PREPPING FOR YOUR JOB INTERVIEW
Please don't tell me you are going to wing it for your big interview!
You may not know what questions will be asked in the interview, but you CAN be prepared for anything the hiring manager throws at you! And, believe it or not, it takes a lot more than Googling a list of common interview topics. You have to make a great first impression appearance-wise (tip: use an iron!), have knowledge of your target company, understand the products or services they provide, and know exactly how you plan to tell them that you're the perfect fit for the job.
We're sharing some of our favorite tips to help you bring your A-game to the interview. Over the next four weeks we will be breaking it down for you. So, keep checking back for additional tips!
KNOW YOUR AUDIENCE
Do Your Research: Learn as much as you can about the company you're interviewing for. That means searching different sources like the company website, magazines, online articles, press releases, social media accounts and talking to people who have worked for them or done business with them. This will help you have a better understanding of the big picture, both good and bad.
Get a sense of "who" the company is. Believe it or not, each company has its own personality and culture. You can understand a lot about how they treat each other and outsiders by reading their blogs (if they have them) and combing through their social media. Learn their voice. If it's in line with yours, or what you hope to become, then make sure you speak to that in your interview. It shows that you'll fit in with the company culture and that means a lot, especially when you're working long hours in high-pressure situations.
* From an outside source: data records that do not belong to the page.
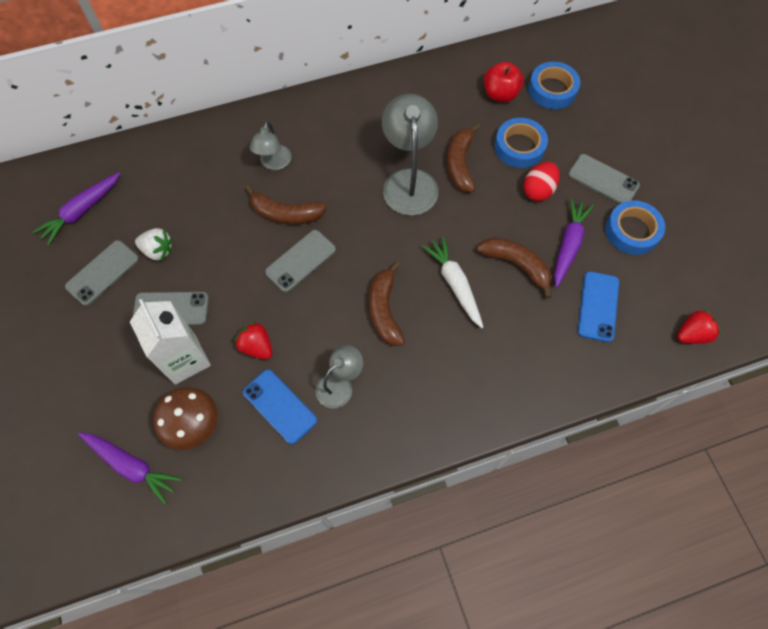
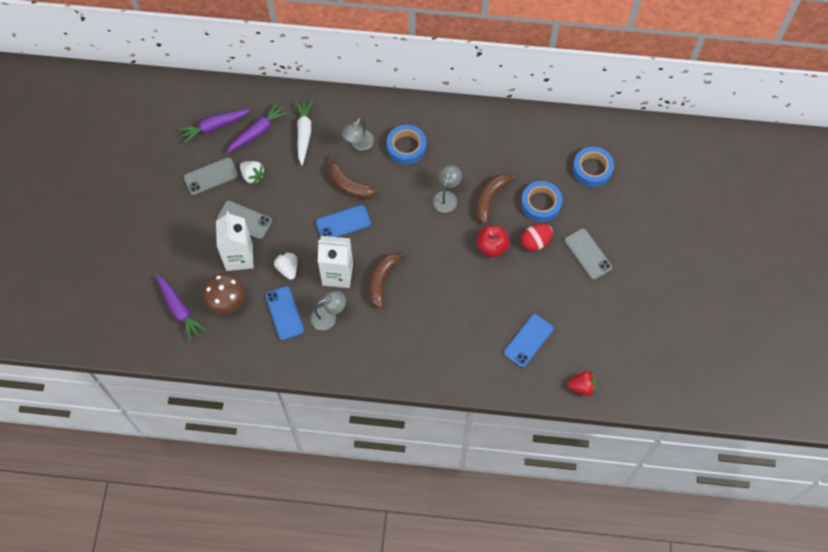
camera: 25 degrees right, 0 degrees up
red strawberry [235,322,272,360] -> white strawberry [274,252,298,280]
grey phone [265,230,336,292] -> blue phone [316,205,371,237]
grey lamp [382,94,438,216] -> grey lamp [433,164,462,213], size x0.58
white carrot [422,236,483,328] -> white carrot moved to [296,100,313,165]
brown banana [477,237,552,298] -> none
red apple [484,62,524,102] -> red apple moved to [477,225,510,257]
purple carrot [554,198,594,287] -> purple carrot moved to [227,102,289,153]
blue tape [605,200,665,255] -> blue tape moved to [387,125,426,165]
none -> white carton [318,236,353,288]

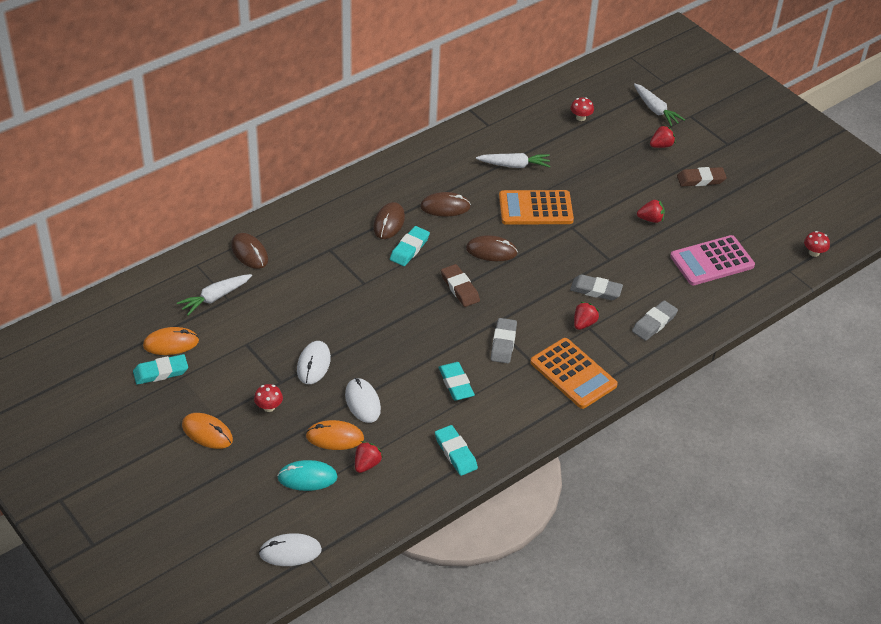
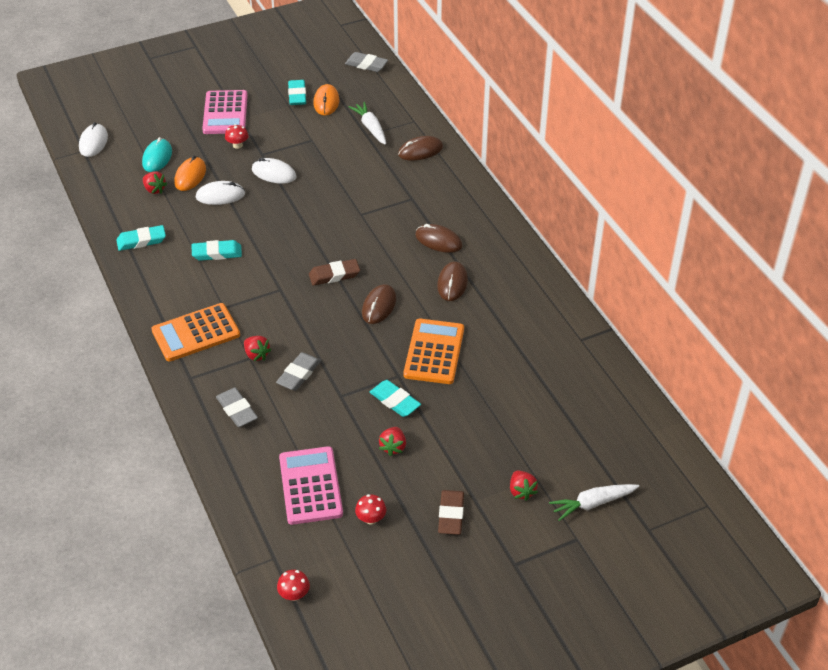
camera: 105 degrees right, 0 degrees up
orange mouse [182,413,233,449] -> pink calculator [202,90,248,134]
turquoise eraser [390,226,430,266] -> turquoise eraser moved to [369,380,421,417]
white carrot [476,153,550,168] -> none
grey eraser [491,318,517,363] -> grey eraser moved to [345,52,388,72]
red mushroom [570,97,594,121] -> red mushroom moved to [355,494,386,524]

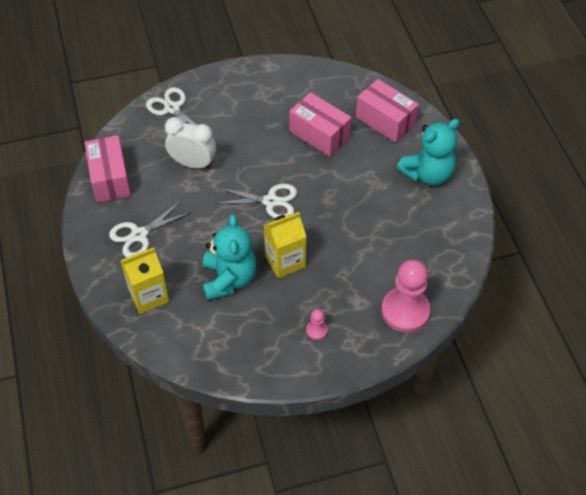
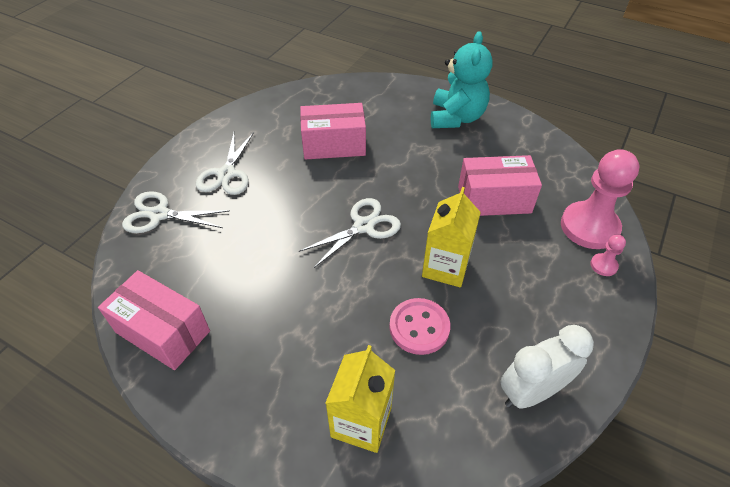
camera: 45 degrees left, 5 degrees down
white scissors [109,201,192,257] -> white scissors moved to [196,132,254,195]
white clock [165,117,216,169] -> white clock moved to [500,325,594,409]
turquoise teddy bear [203,214,257,301] -> pink button [389,298,450,355]
pink pawn [306,309,328,340] -> pink pawn moved to [590,235,626,276]
pink box [356,79,419,143] -> pink box moved to [458,155,542,216]

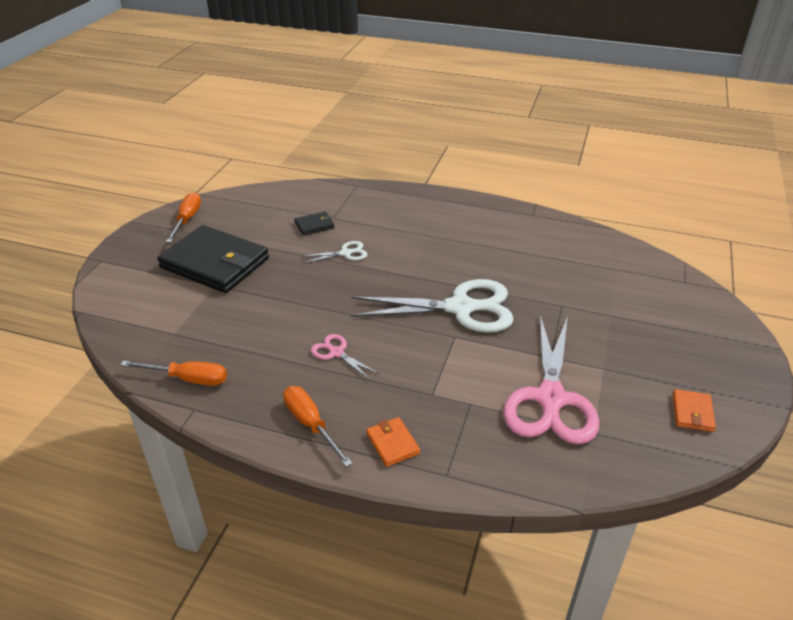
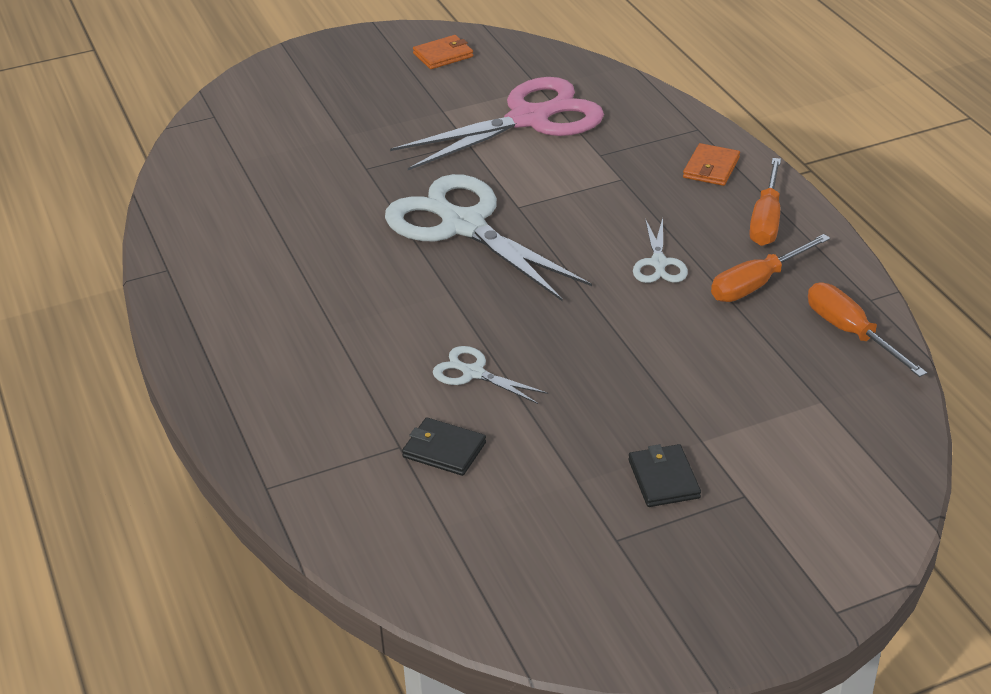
camera: 130 degrees left, 0 degrees up
black wallet [157,225,269,293] -> black wallet [628,444,701,507], size x0.42
orange screwdriver [166,192,201,243] -> orange screwdriver moved to [711,234,830,302]
pink scissors [311,334,379,380] -> white scissors [633,218,688,283]

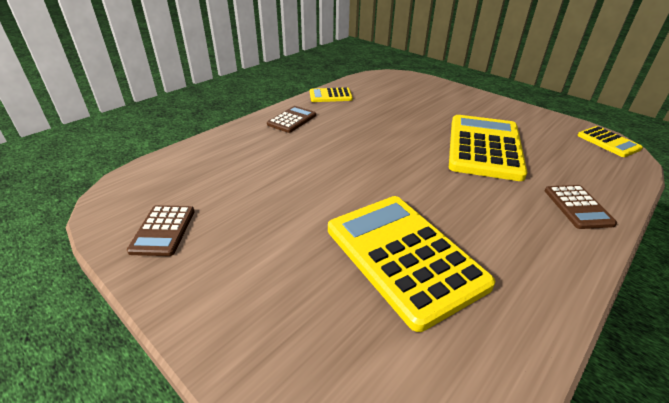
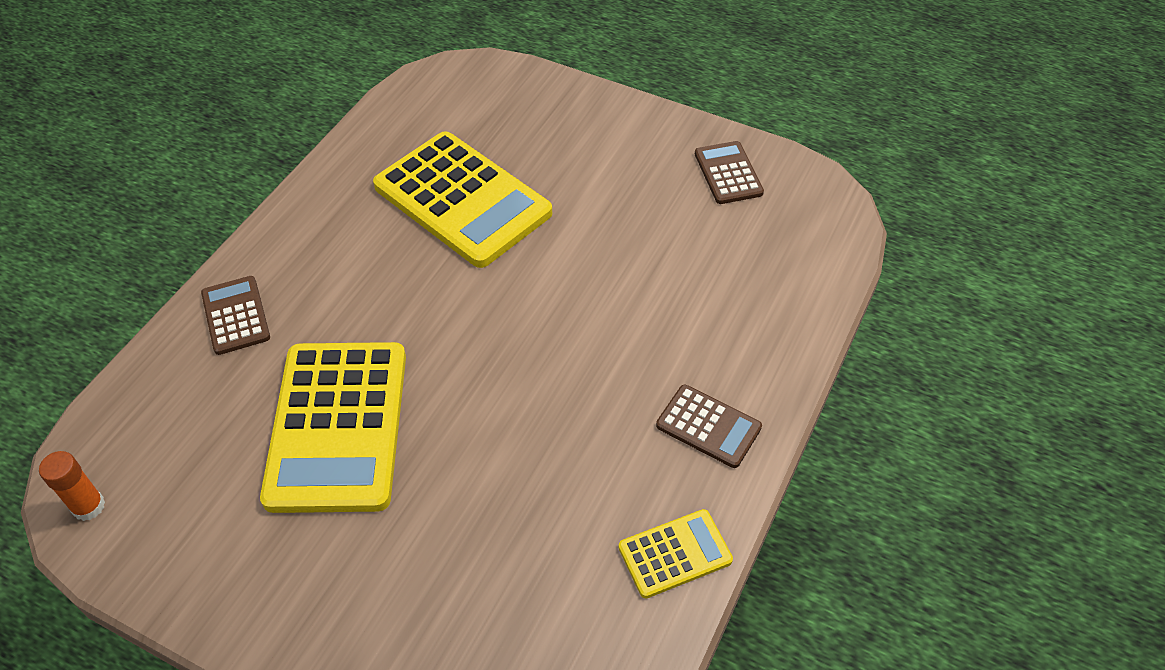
camera: 165 degrees right, 15 degrees up
brown calculator [267,106,316,133] -> brown calculator turned 75 degrees counterclockwise [656,385,762,468]
yellow calculator [577,126,643,157] -> orange glue stick [39,451,105,521]

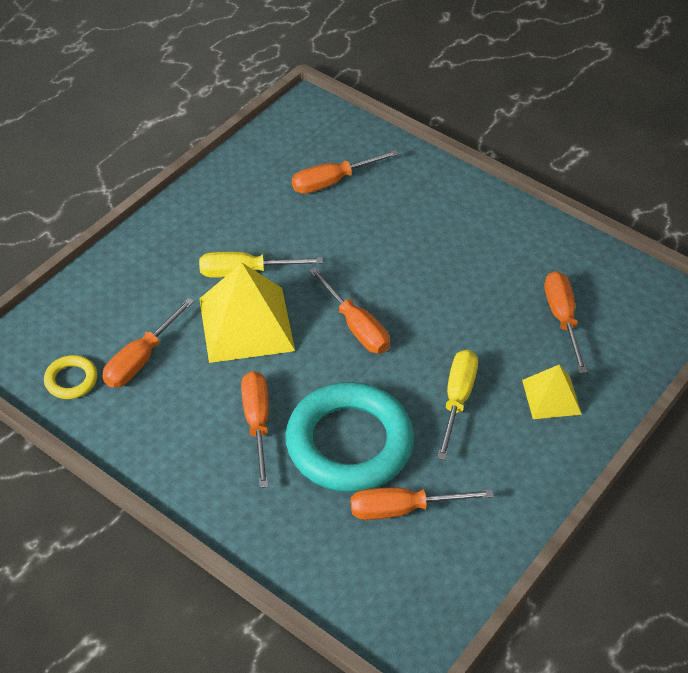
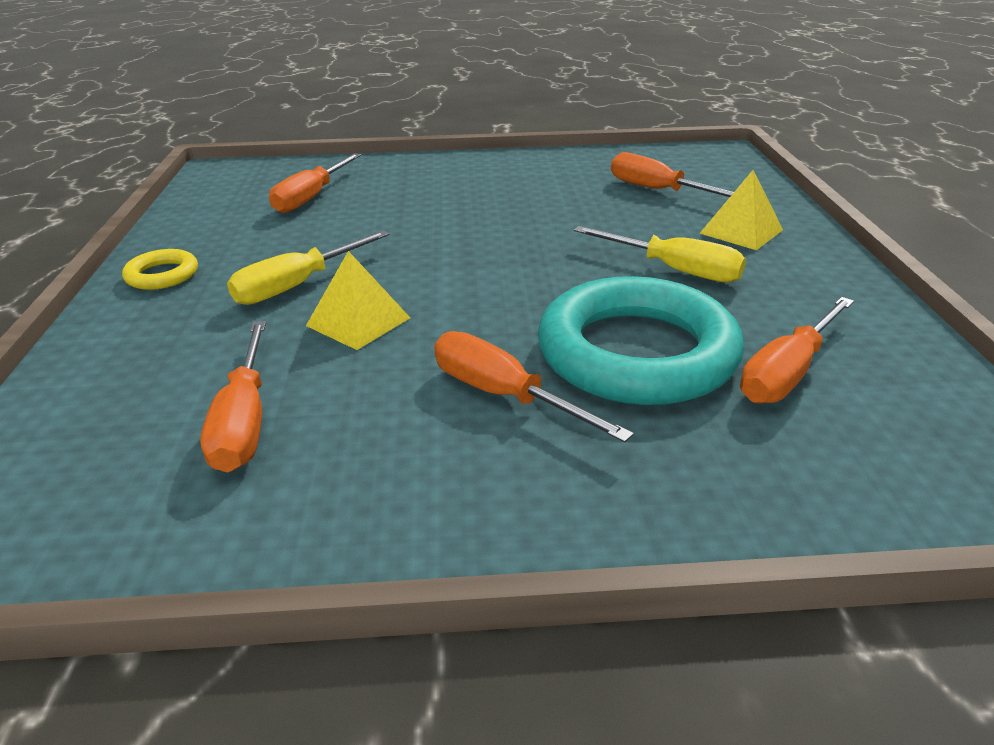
camera: 40 degrees left, 15 degrees down
yellow ring [44,355,97,399] -> yellow ring moved to [122,249,198,290]
yellow pyramid [199,263,295,363] -> yellow pyramid [306,251,410,350], size x0.56
orange screwdriver [309,267,390,353] -> none
yellow screwdriver [437,350,478,460] -> yellow screwdriver turned 150 degrees clockwise [574,226,746,283]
Check to see if the company you are interviewing with has a Twitter account. It can be an excellent resource for interview content. Are the employees tweeting about an upcoming event? Are they bantering with each other about something great that happened with an account? These can be excellent conversation starters and show the hiring manager that you are invested in getting to know your potential coworkers and the company as a whole.
If the company sells a product or service, try it out. Nothing will help you learn more about a company than being a consumer first. It's easy to get on board with something you love and gives you a unique perspective as you begin your interview process. If you have a terrible experience, you may want to think long and hard about working for that company. Whether it's the product/service itself, or some other aspect of the purchase process, you have two options: walk away or use the opportunity to explain how you could improve the department you are interviewing for. As a consumer first, you have insight that other candidates may not have and that could play to your advantage when it comes time to hire.
When you get the call or email to schedule an interview, don't get so excited that you forget to ask questions. This one step will help you prepare more than any other. First, ask who you will be interviewing with. This will allow you to do some reconnaissance. Who are they in the company? What role do they play? What is their personality or interview style? Most of this information you can find by doing a little digging. Second, what type of interview will be conducted? Are you going to be in an office or will you meet off-site, like at a coffee shop? Will you be asked to do a virtual interview? Is it an old-school Q&A-style interview, or will there be brain teasers? It's totally fair for you to ask these questions and most recruiters or hiring managers will not have a problem being upfront about it.
This Week's Takeaway: Research and Preparation will help you stand out from the crowd. Go the extra mile. I promise that very few others will be running that race with you!